It the U.S. goes into default because Congress fails to raise the debt ceiling, investors won't rush into bonds like they did in 2011, said Matt Tucker, BlackRock's head of iShares fixed-income strategy. Instead, Treasurys could sell off.
Many have compared this situation to the one in 2011, when Standard & Poor's downgraded U.S. debt because of "political brinksmanship." That tanked stocks, which sent people into Treasurys as a safe haven. So, investors paradoxically ended up buying more of the very asset class that S&P had downgraded.
But on Tuesday's "Futures Now," Tucker said that if the government is prevented from paying bills or spending money, the story could be very different.
(Read more: Reluctantly, market faces a real default threat)
"The difference here is that in 2011, we had a lot of concern about what was happening in Washington. This triggered a flight to safety, and Treasurys rallied," Tucker said. But, he added, "if we actually saw a default, whether it was a technical or otherwise default by the Treasury, that could be a very different reaction.
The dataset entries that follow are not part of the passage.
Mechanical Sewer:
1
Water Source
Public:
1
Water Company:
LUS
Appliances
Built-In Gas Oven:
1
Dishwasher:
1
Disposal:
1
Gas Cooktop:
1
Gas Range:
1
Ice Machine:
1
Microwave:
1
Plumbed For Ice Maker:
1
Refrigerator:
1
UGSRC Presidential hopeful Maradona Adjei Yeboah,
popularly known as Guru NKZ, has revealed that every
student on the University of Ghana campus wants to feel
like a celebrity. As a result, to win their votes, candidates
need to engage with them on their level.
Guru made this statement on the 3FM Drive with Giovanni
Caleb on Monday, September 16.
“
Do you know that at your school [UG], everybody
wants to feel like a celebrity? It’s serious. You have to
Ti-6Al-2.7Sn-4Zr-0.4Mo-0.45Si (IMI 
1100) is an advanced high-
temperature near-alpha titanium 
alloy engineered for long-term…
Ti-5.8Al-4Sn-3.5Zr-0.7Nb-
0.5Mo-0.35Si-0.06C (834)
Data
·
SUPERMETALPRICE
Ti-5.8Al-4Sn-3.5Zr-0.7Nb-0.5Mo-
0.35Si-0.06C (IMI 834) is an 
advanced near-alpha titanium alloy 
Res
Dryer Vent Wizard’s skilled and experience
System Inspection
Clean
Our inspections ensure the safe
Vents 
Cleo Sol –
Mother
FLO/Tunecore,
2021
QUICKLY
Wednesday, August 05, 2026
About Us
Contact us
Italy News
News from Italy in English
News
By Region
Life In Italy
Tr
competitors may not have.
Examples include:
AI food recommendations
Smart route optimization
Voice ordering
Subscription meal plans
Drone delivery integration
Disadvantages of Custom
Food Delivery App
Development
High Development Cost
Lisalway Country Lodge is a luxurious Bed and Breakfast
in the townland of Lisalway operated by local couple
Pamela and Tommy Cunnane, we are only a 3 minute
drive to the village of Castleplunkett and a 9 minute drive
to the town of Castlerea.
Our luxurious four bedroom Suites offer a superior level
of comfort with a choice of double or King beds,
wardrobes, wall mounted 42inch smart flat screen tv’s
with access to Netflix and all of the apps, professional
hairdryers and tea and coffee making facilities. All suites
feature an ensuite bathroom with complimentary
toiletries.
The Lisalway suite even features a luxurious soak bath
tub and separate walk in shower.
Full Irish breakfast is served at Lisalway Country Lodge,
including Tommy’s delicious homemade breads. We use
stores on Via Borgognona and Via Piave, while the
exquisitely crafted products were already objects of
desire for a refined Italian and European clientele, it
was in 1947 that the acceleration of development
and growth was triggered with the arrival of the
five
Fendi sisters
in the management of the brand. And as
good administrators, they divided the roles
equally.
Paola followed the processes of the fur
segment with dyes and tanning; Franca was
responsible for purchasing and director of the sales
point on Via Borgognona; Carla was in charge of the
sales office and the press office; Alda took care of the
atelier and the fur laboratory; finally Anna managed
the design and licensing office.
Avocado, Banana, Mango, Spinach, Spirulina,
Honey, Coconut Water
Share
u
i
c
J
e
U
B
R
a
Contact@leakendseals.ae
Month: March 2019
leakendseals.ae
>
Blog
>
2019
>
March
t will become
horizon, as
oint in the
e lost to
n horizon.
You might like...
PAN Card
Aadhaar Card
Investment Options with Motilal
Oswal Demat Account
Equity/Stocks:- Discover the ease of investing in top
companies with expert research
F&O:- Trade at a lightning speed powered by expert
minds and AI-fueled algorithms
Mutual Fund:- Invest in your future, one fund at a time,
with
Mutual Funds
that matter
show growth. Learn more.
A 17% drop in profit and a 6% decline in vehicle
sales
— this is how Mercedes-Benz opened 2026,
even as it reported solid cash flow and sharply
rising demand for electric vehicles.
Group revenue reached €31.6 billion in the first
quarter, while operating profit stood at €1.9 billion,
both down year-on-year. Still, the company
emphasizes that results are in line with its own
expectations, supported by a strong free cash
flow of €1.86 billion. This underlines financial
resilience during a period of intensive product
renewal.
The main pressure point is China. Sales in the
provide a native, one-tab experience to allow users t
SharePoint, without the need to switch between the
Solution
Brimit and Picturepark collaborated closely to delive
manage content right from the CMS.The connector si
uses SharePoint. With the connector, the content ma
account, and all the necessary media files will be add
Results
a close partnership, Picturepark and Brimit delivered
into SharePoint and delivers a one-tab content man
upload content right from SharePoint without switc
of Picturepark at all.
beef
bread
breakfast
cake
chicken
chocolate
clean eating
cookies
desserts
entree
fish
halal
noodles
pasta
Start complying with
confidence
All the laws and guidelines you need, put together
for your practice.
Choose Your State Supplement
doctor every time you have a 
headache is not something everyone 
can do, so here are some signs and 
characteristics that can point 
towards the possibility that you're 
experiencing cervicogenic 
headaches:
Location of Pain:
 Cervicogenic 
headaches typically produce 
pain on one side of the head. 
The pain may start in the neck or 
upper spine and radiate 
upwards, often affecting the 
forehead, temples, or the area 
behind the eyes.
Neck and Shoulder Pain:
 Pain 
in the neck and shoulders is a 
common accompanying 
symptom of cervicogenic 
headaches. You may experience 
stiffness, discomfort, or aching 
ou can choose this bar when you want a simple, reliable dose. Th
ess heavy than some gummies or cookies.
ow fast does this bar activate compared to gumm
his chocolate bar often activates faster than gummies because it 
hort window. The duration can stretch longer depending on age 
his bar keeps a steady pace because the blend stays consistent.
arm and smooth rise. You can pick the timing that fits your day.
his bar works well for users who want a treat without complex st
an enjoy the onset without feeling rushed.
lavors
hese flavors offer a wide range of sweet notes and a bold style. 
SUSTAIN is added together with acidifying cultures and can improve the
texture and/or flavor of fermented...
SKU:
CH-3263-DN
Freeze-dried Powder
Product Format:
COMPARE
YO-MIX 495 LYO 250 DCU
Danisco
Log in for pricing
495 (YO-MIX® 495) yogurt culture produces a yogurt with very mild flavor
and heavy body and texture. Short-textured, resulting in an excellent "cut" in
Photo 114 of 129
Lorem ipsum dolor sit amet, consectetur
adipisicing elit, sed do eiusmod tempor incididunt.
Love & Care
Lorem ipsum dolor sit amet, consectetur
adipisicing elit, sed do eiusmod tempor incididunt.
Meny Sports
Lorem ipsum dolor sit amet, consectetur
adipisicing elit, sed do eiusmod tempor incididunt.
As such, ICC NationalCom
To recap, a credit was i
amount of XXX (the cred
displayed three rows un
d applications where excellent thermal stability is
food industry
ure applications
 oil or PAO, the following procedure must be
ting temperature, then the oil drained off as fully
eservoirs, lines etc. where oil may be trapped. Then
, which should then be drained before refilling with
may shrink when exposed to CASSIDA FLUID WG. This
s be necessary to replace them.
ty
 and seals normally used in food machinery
You actually could see a more mixed response from Treasurys, even a selloff."
In fact, Tucker is already seeing holders of very short-term Treasurys demanding more yield to compensate them for the risk.
He noted that the Treasury bill maturing Oct. 31 is yielding more than the those maturing in January, which is quite unusual.
"The fact that the October T-bill is trading so high is a reflection of the uncertainty people have about the government making its payments," he said.